The Cambridge start-up wants to rewrite the code of life

Cambridge scientists have created an ambitious synthetic biology venture that will rewrite the genetic code of bacteria, allowing microbes to make a huge range of new materials, from drugs to biodegradable plastics.

Constructive Bio, as the start-up calls it, is an offshoot of the Medical Research Council’s Molecular Biology Laboratory. A scientific team led by Jason Chin has discovered how to add new chemical letters to the code of life, by which the DNA of genes directs cells to manufacture specific biological molecules.

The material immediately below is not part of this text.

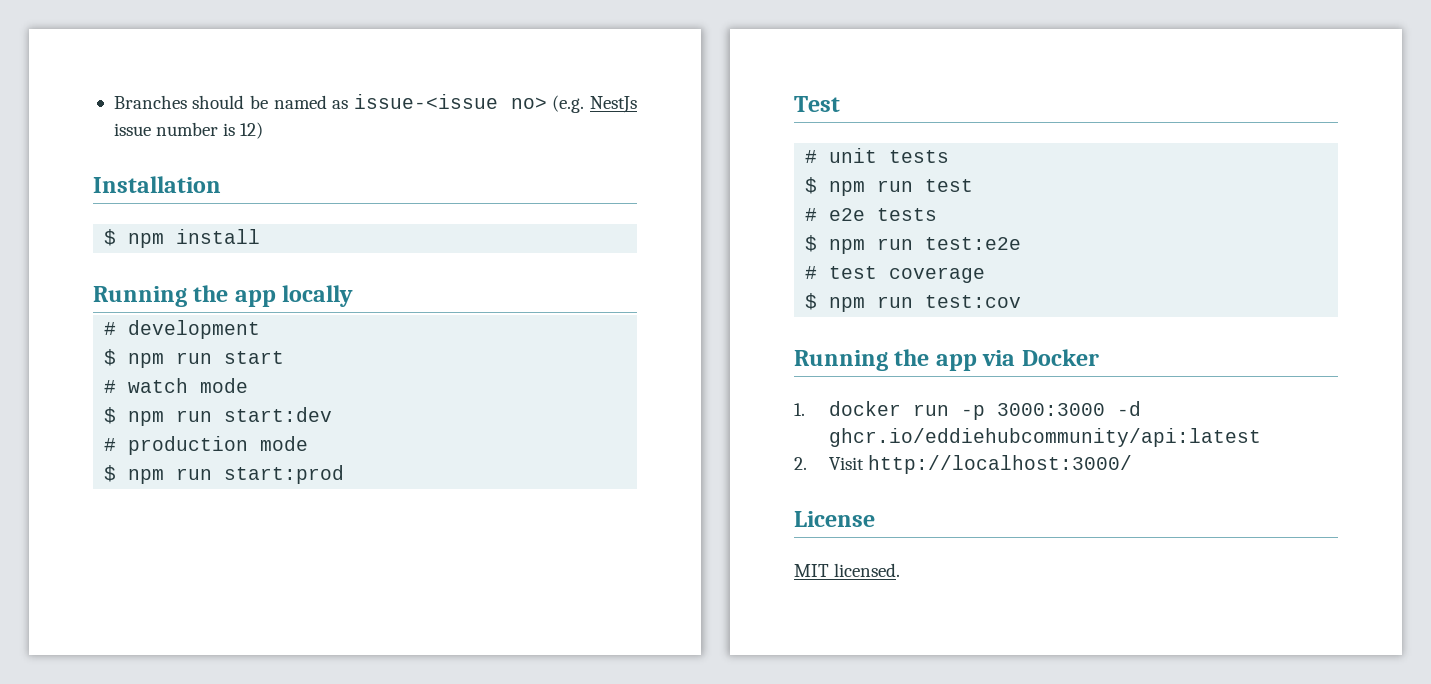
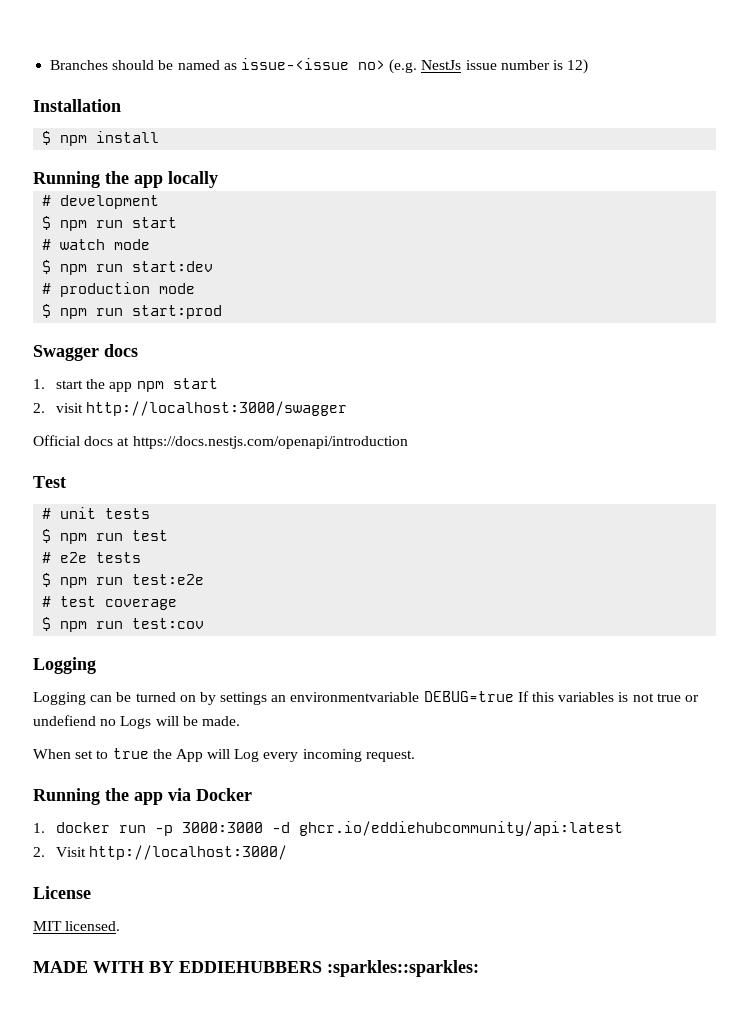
(345, 474) none -> [33,344,138,361] [33,378,218,392] [33,401,348,416] [33,435,408,449] // Swagger docs // 1. start the app npm start // 2. visit http://localhost:3000/swagger // Official docs at https://docs.nestjs.com/openapi/introduction
(1022, 301) none -> [33,657,96,674] [33,691,699,705] [33,715,240,729] [33,748,415,762] // Logging // Logging can be turned on by settings an environmentvariable DEBUG=true If this variables is not true or undefiend no Logs will be made. // When set to true the App will Log every incoming request.
(901, 570) none -> [33,960,479,977] // MADE WITH BY EDDIEHUBBERS :sparkles::sparkles:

Reprogramming bacteria in this way could lead to microbial factories capable of making new materials that are not accessible by other means. In contrast, the latest “gene editing” methods, such as Crispr, manipulate existing genetic code but do not create new code.

Following the disclosure of the discovery in a scientific paper last year, Chin co-founded Constructive Bio to bring it to market, with a $15 million seed funding round led by Ahren Innovation Capital completing in June. The company has negotiated an exclusive license with the MRC to exploit its patents on the technology.

Constructive Bio is developing two platform technologies, Chin said. “One is the ability to build a synthetic genome from chemically synthesized DNA, which has broad implications in terms of being able to build organisms that do all sorts of useful things.

“The second is the ability to use these reprogrammed organisms to encode the sequences of fully synthetic polymers, which could be drug-like molecules all the way to new plastics and electronic materials. There are whole classes of new molecules that simply don’t exist today that would have entirely bespoke and differentiated properties,” he added.

Jason Chin, Chief Scientist and Founder of Constructive Bio © Jason Chin

Alice Newcombe-Ellis, founding partner of Ahren, said: “The problem for the business will be what to focus on, as there is such a large and large market that it could target. The application that excites me the most is the ability to program polymers to be biodegradable. Most plastics available today are derived from petroleum and are very difficult to degrade.

Since the dawn of life on Earth, DNA has had four chemical letters – abbreviated as A, T, C and G – which the cell reads in groups of three to make amino acids, the building blocks of proteins. But many of these triplets are synonyms, coding for the same amino acid.

Chin and his colleagues took advantage of this redundancy in the code, giving some triplets an entirely new meaning while allowing their synonyms to make all the amino acids essential for life.

“By taking inspiration from nature and reimagining what life can become, we have the opportunity to build the sustainable industries of the future,” Chin said.

Besides the ability to make new materials, synthetic bacteria are resistant to viral infections because viruses cannot replicate in cells that have unnatural DNA. This property could also be a great business opportunity for Constructive Bio, Newcombe-Ellis said.

The company’s reprogrammed microbes are based on E.coli, the species used to make many protein drugs, including insulin. The bioreactors in which therapeutic proteins are produced today are very susceptible to contamination by phages (bacterial viruses), which significantly reduce yield – a problem that could be overcome by incorporating synthetic DNA.

“The dairy industry presents another large potential market as it is particularly affected by the phage problem,” added Ola Wlodek, managing director of Constructive Bio. The company is setting up labs at Chesterford Research Park, outside Cambridge.

Sir Shankar Balasubramanian, professor of medicinal chemistry at the University of Cambridge, said the company’s technology “allows the exploration of chemical space in a way that is not possible with existing methods and has real transformative potential. The development and commercialization of these technologies at Constructive Bio is incredibly exciting.